Regression – Ein wichtiger und offensichtlicher Abwehrmechanismus ist die Regression. Otto F. Kernberg meint dazu, dass die andauernde Angst (Angst vor Kontrollverlust, Angst vor der “falschen” Meinung etc. ) das Denken angreift und bis zu einer paranoiden Spaltung von Gut und Böse führen kann. Die Akzeptanz und die Balance der Ambiguitäts-Paradoxie ist entwicklungsbedingt ein wichtiger Individuationsprozess (nach C. G. Jung). Schon früh erleben wir als Kinder, dass dieselbe Person, die mich küsst und herzt, auch diejenige ist, die sich meiner entzieht und mich alleine lässt. Später dann sind es die Eltern, die mich nähren und mir Geborgenheit geben, die mich aber auch bestrafen und reglementieren. Ich muss also frühzeitig lernen, mich von den Personen, die mir am nächsten sind, auch abzugrenzen.

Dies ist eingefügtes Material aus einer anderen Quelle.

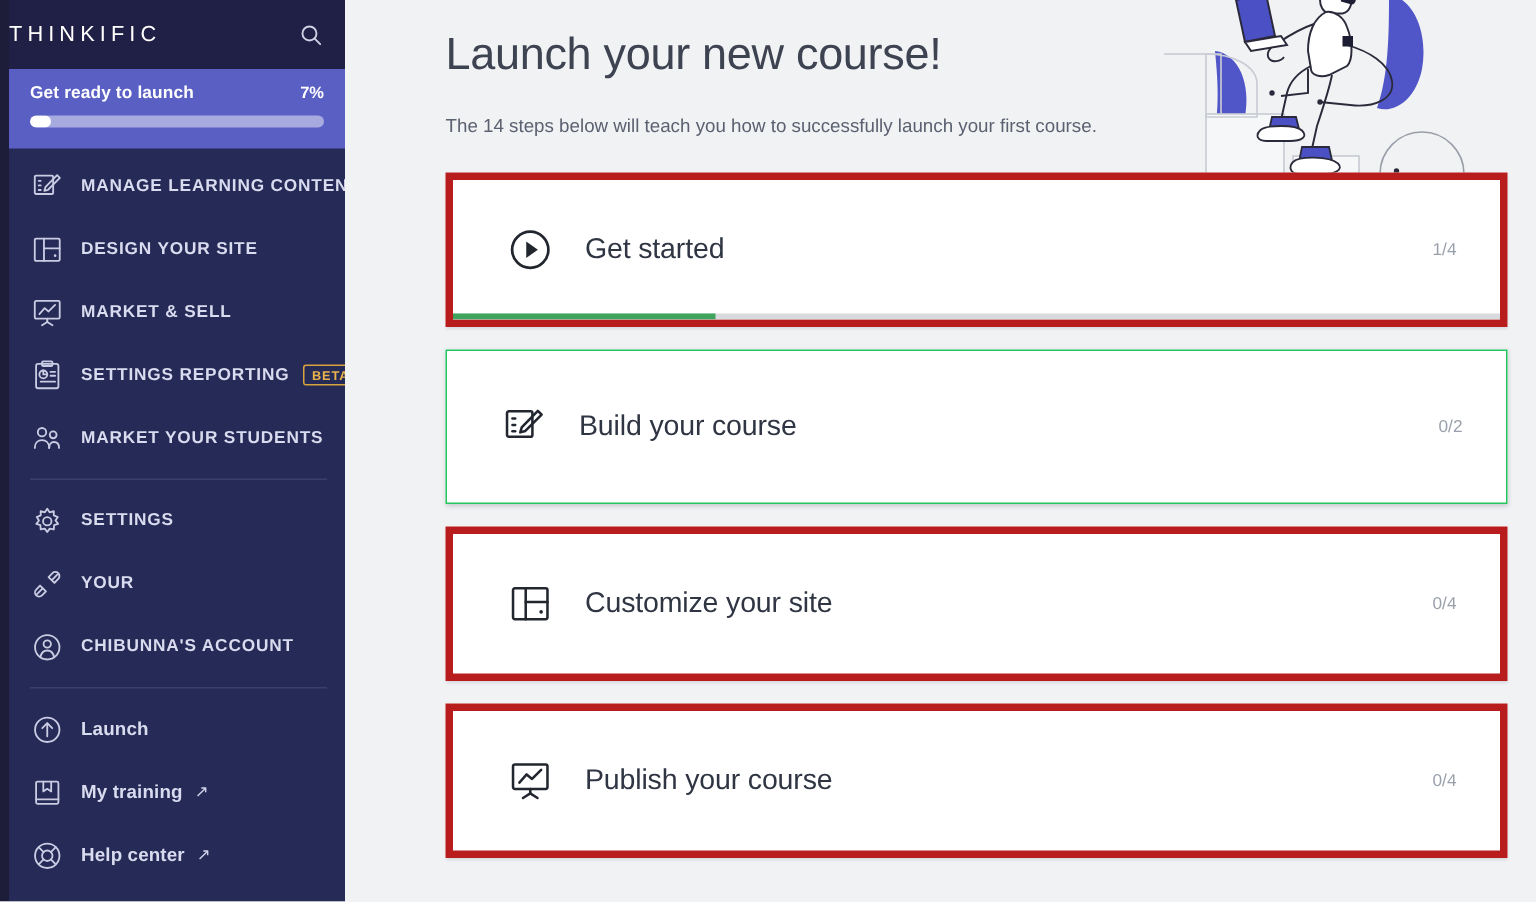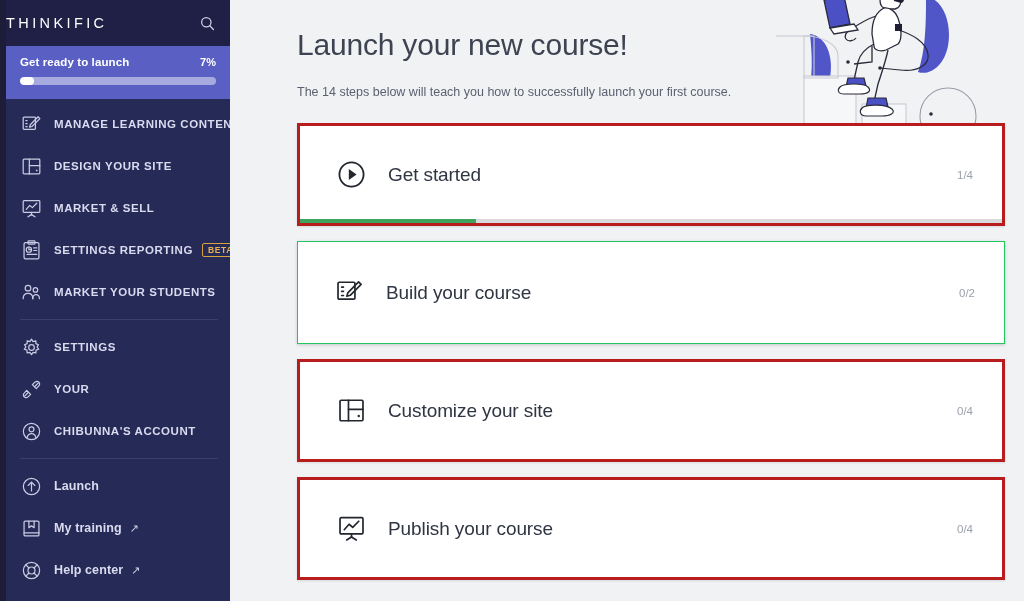"Launch your new course!" .main-head { padding: 28px 0 0 67px -> 20px 0 0 67px }
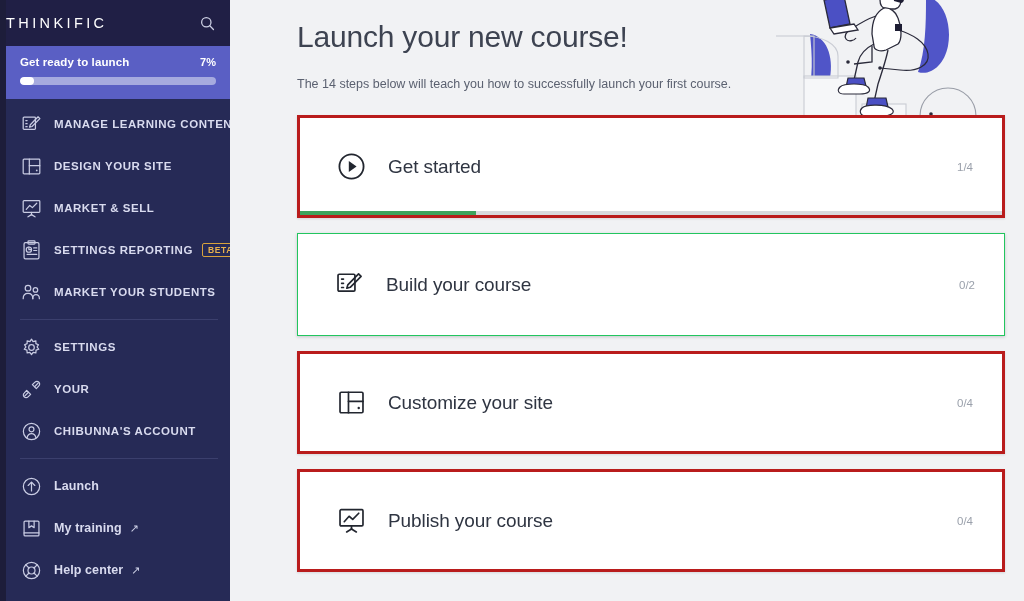"Get started" .card { border: 3px solid #b91c1c -> 5px solid #b91c1c }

In der frühen Kindheit sind die ambivalenten Gefühle von Angst und Sicherheit externalisiert. Das heißt, die Person, die mich in den Arm nimmt und mich tröstet ist nicht dieselbe, die mich alleine lässt oder straft. Das Ambiguitätserleben braucht immer mehrere Objekte. Erst später “begreifen” wir, dass beide Seiten zu ein und derselben Person gehören. Dass Konflikte auch innerhalb von “Ganzobjekten” entstehen können und ausgehalten werden müssen, ist ein Reifungsprozess, der kognitiv und emotional anstrengend ist und beständig gepflegt und belebt werden muss.

Fazit

Corona hat gezeigt, dass Angst ein schlechter Unterhalter ist. “Eherne Standpunkte”, “missbrauchte Ideologien”, “unverrückbare Wahrheiten” und viele weitere Ersatzeltern für ehemals Meinungen rücken ins Feld, um andere Meinungen zu bekämpfen, ja, auszurotten. Das angstbesetzte Ziel ist immer die Tilgung von Unschärfen und Indifferenzen. Daher ist auch hier der Wille zur Erkenntnis auch die Angst vor der Nichterkenntnis. Habt Mut dazu, sich in die Gefühlslage des Gegenübers einzudenken. Betreibt keine Wortklauberei, sondern versucht zu verstehen, welche emotionalen Hürden einem Verständnis entgegenstehen. Oft ist es Angst und Unsicherheit, mit seiner eigenen Hilflosigkeit umzugehen. Denn Pedanten und Agitatoren der einzigen “Wahrheit” leiden oft unter einer Kontrollsucht und der fieberhaften Suche nach der Definition, nach dem Eindeutigen oder nach dem Objektiven – also nach einer vermeintlichen Sicherheit. Panikattacken und Angststörungen sind nur ein paar Varianten, wie sich der Körper gegen diesen Wahn der absoluten Kontrolle wehren könnte.